Closed xmontero closed 1 week ago
You need to specify a hugging face access token in the parameters of the prediction. The hugging face account the access token is attached to must have access to https://huggingface.co/pyannote/segmentation-3.0 and https://huggingface.co/pyannote/speaker-diarization-3.1
Hi! I'm using replicate to try out the diarization.
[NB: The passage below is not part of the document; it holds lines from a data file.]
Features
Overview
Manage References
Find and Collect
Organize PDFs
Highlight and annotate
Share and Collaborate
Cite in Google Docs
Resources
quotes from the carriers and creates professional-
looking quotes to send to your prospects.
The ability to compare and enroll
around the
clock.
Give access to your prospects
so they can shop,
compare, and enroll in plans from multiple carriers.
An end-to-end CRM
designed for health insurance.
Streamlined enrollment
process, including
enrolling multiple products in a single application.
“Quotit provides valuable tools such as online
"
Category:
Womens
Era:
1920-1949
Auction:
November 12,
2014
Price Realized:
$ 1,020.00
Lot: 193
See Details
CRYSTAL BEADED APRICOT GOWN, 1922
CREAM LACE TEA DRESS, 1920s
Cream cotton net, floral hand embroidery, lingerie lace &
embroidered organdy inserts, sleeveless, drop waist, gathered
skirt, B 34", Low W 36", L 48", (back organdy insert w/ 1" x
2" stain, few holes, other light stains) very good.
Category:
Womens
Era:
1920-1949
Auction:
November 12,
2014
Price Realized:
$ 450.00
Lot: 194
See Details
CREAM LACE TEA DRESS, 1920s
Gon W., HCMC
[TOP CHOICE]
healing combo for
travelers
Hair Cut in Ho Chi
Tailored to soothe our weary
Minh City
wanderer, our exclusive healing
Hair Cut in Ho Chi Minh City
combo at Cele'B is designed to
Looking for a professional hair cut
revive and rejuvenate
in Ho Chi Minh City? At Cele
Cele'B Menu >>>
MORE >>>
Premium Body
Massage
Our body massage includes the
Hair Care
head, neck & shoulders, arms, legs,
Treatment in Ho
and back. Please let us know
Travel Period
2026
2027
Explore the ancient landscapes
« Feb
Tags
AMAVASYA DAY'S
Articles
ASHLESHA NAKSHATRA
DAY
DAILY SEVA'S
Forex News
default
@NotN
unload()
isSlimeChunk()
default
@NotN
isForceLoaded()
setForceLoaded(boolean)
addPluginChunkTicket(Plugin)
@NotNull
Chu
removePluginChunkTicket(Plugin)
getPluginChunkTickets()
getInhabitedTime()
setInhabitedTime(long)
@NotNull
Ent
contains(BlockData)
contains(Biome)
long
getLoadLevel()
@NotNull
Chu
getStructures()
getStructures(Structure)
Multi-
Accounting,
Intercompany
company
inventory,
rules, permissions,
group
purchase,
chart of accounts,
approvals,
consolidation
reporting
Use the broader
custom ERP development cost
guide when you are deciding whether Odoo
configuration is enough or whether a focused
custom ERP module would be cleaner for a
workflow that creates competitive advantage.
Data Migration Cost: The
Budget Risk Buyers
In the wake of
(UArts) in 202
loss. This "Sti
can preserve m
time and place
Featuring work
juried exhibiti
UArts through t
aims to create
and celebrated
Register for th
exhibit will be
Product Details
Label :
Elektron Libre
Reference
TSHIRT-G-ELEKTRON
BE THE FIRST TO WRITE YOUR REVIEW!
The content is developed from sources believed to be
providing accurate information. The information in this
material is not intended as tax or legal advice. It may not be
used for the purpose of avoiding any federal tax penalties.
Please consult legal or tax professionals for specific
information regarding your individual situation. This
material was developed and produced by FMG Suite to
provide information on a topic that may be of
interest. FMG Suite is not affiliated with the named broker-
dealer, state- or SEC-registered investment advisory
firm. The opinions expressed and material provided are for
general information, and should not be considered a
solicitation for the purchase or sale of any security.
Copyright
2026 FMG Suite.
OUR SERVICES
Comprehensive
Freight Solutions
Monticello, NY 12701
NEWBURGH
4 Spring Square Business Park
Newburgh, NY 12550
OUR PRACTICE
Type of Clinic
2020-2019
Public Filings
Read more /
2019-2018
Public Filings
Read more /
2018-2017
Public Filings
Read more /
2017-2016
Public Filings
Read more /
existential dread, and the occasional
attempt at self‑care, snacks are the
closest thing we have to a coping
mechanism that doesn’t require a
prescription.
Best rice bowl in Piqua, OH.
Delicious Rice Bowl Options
I'm using a file of 1'15" to test. It's an mp3 converted from an AMR file from a phone voice call recording.
When running without language (to force detection), all the default parameters, and alignment and diarization set to false, it works.
The file is in catalan ("ca") and it properly detects it.
When running it setting alignment + diarization to true, it breaks. I get this output:
Logs:
No language specified, language will be first be detected for each audio file (increases inference time). Lightning automatically upgraded your loaded checkpoint from v1.5.4 to v2.4.0. To apply the upgrade to your files permanently, run
python -m pytorch_lightning.utilities.upgrade_checkpoint ../root/.cache/torch/whisperx-vad-segmentation.bin
Model was trained with pyannote.audio 0.0.1, yours is 3.1.1. Bad things might happen unless you revert pyannote.audio to 0.x. Model was trained with torch 1.10.0+cu102, yours is 2.1.0+cu121. Bad things might happen unless you revert torch to 1.x. Detected language: ca (0.92) in first 30s of audio... Could not download 'pyannote/speaker-diarization-3.1' pipeline. It might be because the pipeline is private or gated so make sure to authenticate. Visit https://hf.co/settings/tokens to create your access token and retry with:It breaks both in victor-upmeet/whisperx and victor-upmeet/whisperx-a40-large
What do I have to do to use diarization?